Together with the team there they helped establish the pressing cases that could be flown to Malta, assessing who required intensive care at Mater Dei and who could be treated at Saint James Hospital.

Medical reports were drawn up and eventually 14 Libyans who were injured on the battlefield in Sirte and two journalists were brought over to Malta last Tuesday night where they are still receiving treatment.

Prof. Orestano and Mr Garzia also visited another hospital in Misurata where the less serious cases were being operated upon.

This hospital too was desperate for space and pleaded with them to take patients out while these recovered to free up operating theatres.

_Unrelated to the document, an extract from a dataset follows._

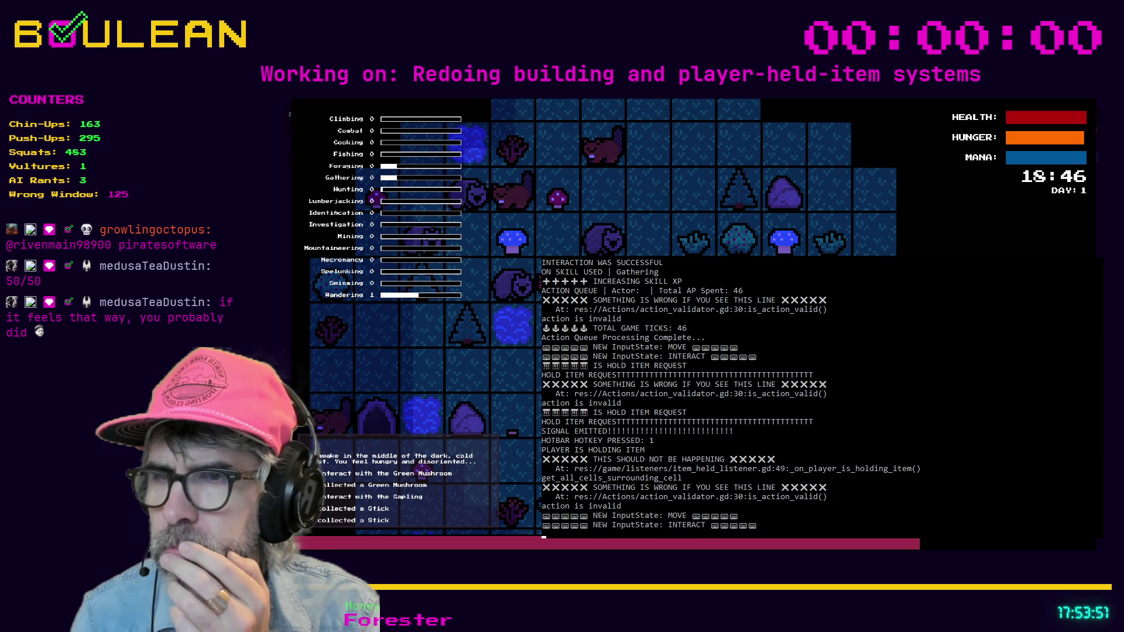
key("1")
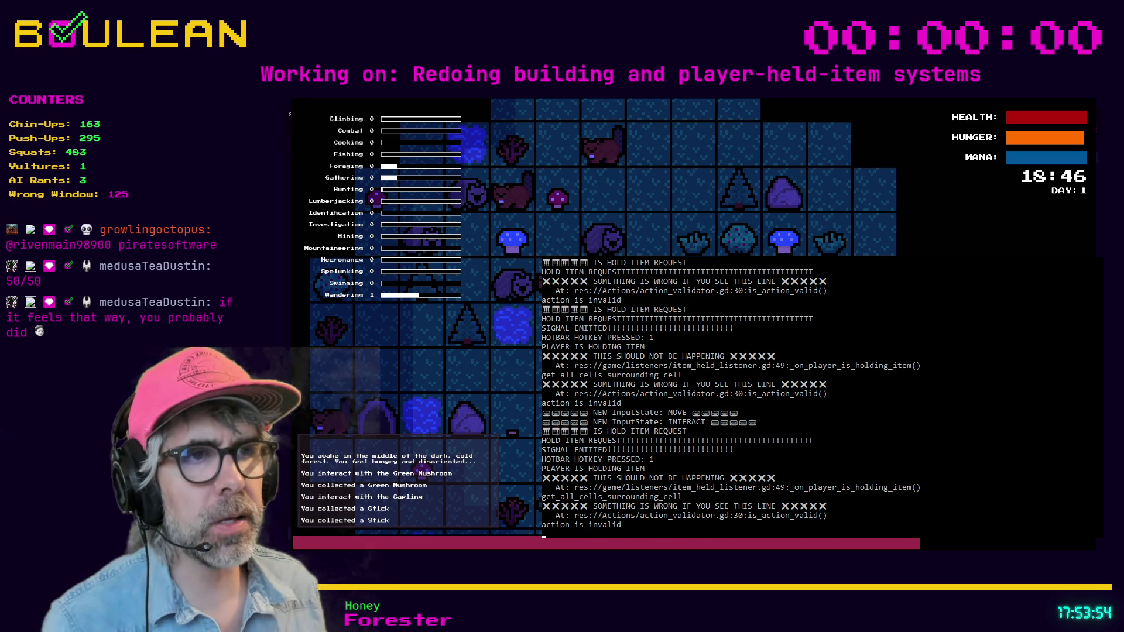
key("F8")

Following the feedback of Prof. Orestano and Mr Garzia, Saint James Hospital is looking into what long-term options of care it can provide to help the country start the healing process.

“It is terrible to see entire cities destroyed, but Libya is rich in oil and these can be easily rebuilt within five to six years. But people cannot be ‘rebuilt’, if you’ve lost a limb you can never get it back and you are never the same again,” Prof. Orestano said.

“There are hundreds of Libyans dead, numerous others who have been seriously injured, and if they live some may never walk again.

“As an orthopaedic surgeon, it set me thinking about the life of Libya’s young generation – these patients are not in their 80s, but in their early 20s and their life has changed forever.

“After this experience I’m geared to return in two weeks. My wish is not to escape these scenes but to go back and contribute in any way I can.”

Looking back on their trip, Prof. Orestano and Mr Garzia reflected on how stripped of the comfort, supplies and equipment they were accustomed to working with, these visits reminded them why they fell in love with their profession in the first place.

“The situation in hospitals in Libya reminded me why I became a doctor. We were back to the basics,” Prof. Orestano said, as Mr Garzia nodded in agreement.

What struck them most about the Libyans was their desire to live and resilience to rebuild their country – “They’re in celebratory mood, and the situation has not left them disillusioned; they’re very focused on the future”, and Malta, they felt, had a lot to contribute.